◆ PROBLEM STATEMENT: Please reproduce the passage on lognormal distributions from "A random variable" to "the ‘error factor’.", swapping "literature" for "published research".

======== PASSAGE ========

I was stuck in a distant part of Papua New Guinea some years ago without reference sources. I had a lognormal distribution defined in terms of its mean and 95-percentile values, and I needed help in determining its standard deviation. Many people from the RISKANAL list responded to my request (see the list below; many thanks, all of you) with a wealth of specific and general information. I have summarised the main points here.

Definition

A random variable X is said to follow a lognormal distribution if the random variable Y = log ( X ) is normally distributed, N ( mu, sigma^2 ). A lognormal distribution is defined by a density function of

f (y) = EXP( - ((LOG(y) – mu)^2) / (2 * sigma^2) ) / (y * sigma * SQR(2 * pi)), for y > 0

Lognormal distributions are typically specified in one of two ways throughout the literature. One is to specify the mean and standard deviation of the underlying normal distribution (mu and sigma) as described above. The other is to specify the distribution using the mean of the lognormal distribution itself and a term called the ‘error factor’.

The error factor for a lognormal distribution is defined as the ratio of the 95th percentile to the median, or, equivalently, the ratio of the median to the 5th percentile. Physically, its square represents the width of a 90% confidence interval with respect to the median. The mathematical relationships between the mean and error factor, and the parameters of the underlying normal distribution (mu and sigma) are shown by the following equations:

sigma = LOG(error factor) / 1.645
mu    = LOG(mean) – (sigma^2 / 2)

When the mean and error factor are used as input for the lognormal distribution, both input parameters must be positive, and the error factor must be greater than one. If mu and sigma are specified, there is no restriction on mu, but sigma must be positive.

======== DATA FOR ANALYSIS ========

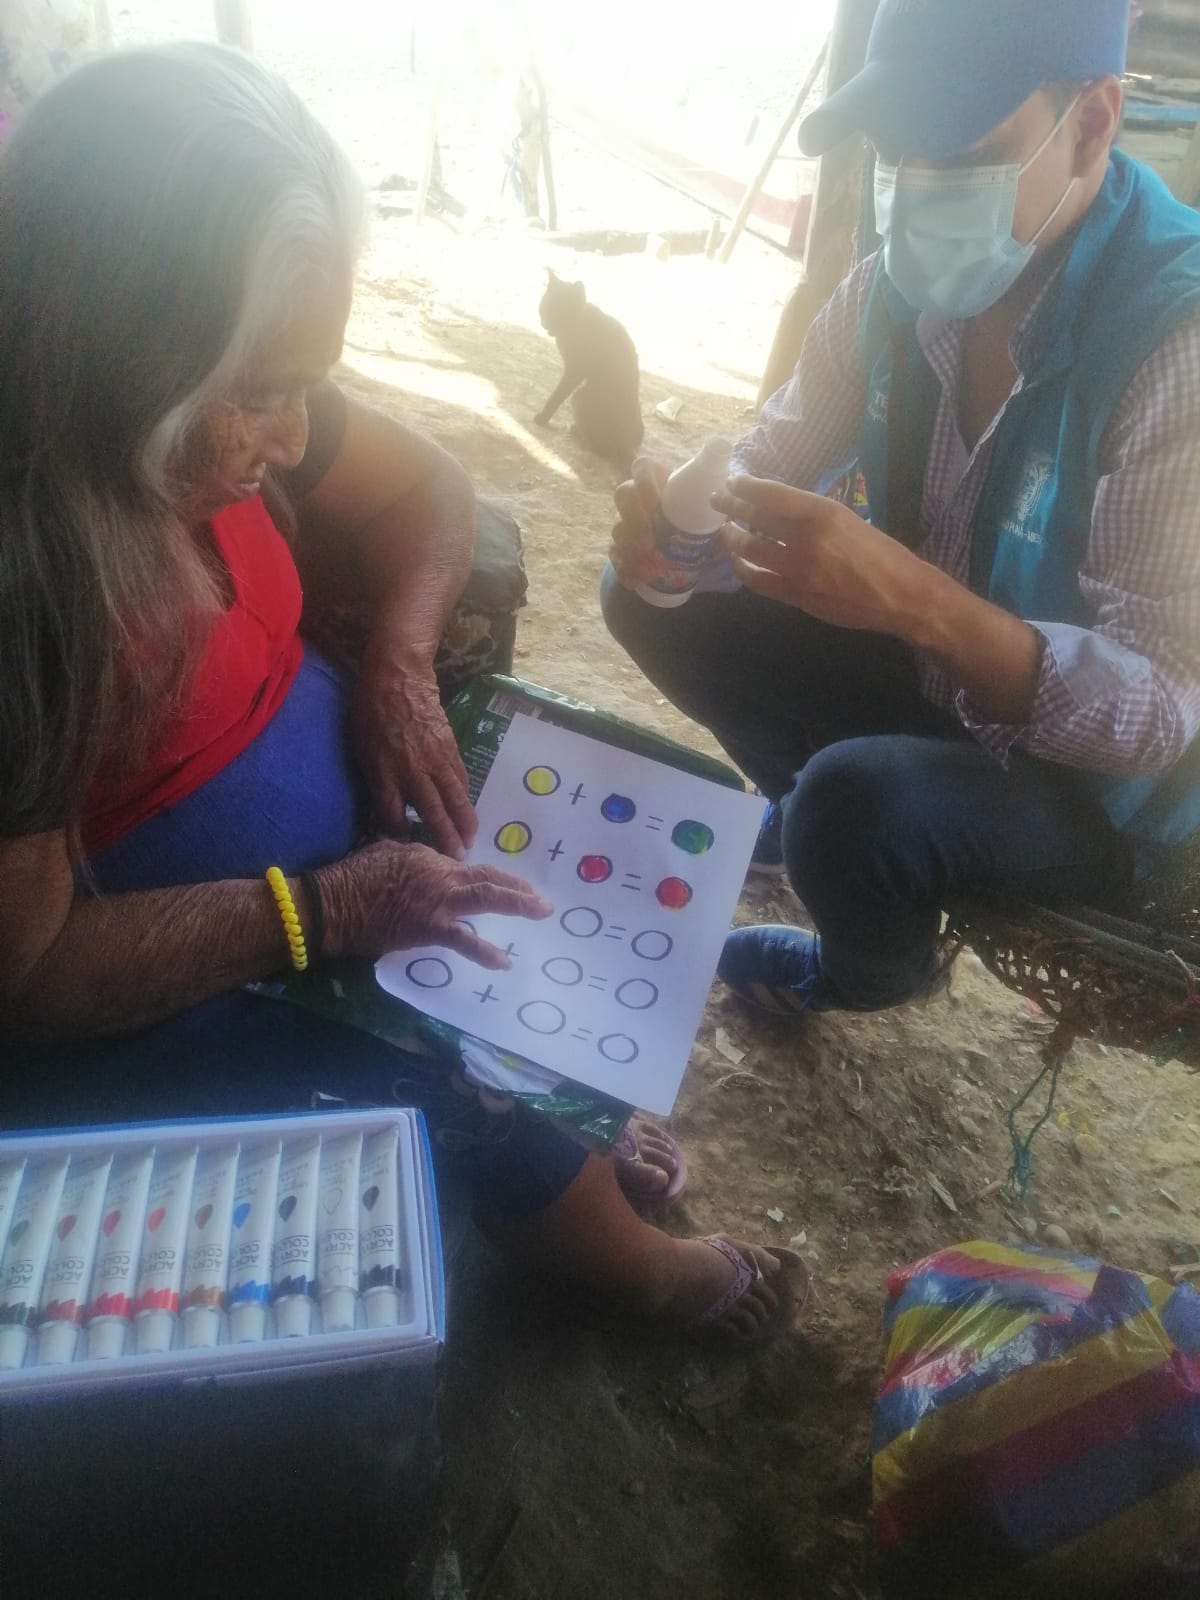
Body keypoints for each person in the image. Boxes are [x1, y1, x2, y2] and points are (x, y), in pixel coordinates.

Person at [0, 44, 801, 1340]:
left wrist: (399, 665)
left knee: (549, 892)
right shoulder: (28, 576)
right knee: (454, 1056)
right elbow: (26, 975)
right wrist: (324, 911)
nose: (294, 439)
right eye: (258, 394)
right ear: (124, 353)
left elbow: (431, 486)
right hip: (172, 973)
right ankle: (628, 1260)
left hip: (344, 839)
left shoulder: (215, 420)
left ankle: (564, 1107)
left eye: (304, 385)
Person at [603, 0, 1200, 1018]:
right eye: (895, 155)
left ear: (1093, 123)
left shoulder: (1171, 341)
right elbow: (771, 461)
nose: (919, 196)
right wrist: (683, 533)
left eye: (961, 156)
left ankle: (874, 967)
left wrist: (919, 604)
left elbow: (1163, 716)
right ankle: (829, 822)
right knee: (645, 596)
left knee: (852, 808)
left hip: (1096, 794)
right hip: (935, 684)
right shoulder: (891, 290)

========

◆ RESULT:
A random variable X is said to follow a lognormal distribution if the random variable Y = log ( X ) is normally distributed, N ( mu, sigma^2 ). A lognormal distribution is defined by a density function of

f (y) = EXP( - ((LOG(y) – mu)^2) / (2 * sigma^2) ) / (y * sigma * SQR(2 * pi)), for y > 0

Lognormal distributions are typically specified in one of two ways throughout the published research. One is to specify the mean and standard deviation of the underlying normal distribution (mu and sigma) as described above. The other is to specify the distribution using the mean of the lognormal distribution itself and a term called the ‘error factor’.